Work task:
Return every line of the material unchanged, in the same order.

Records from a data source
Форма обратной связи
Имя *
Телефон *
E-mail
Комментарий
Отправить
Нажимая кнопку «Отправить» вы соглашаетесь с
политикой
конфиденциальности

Output:
Форма обратной связи
Имя *
Телефон *
E-mail
Комментарий
Отправить
Нажимая кнопку «Отправить» вы соглашаетесь с
политикой
конфиденциальности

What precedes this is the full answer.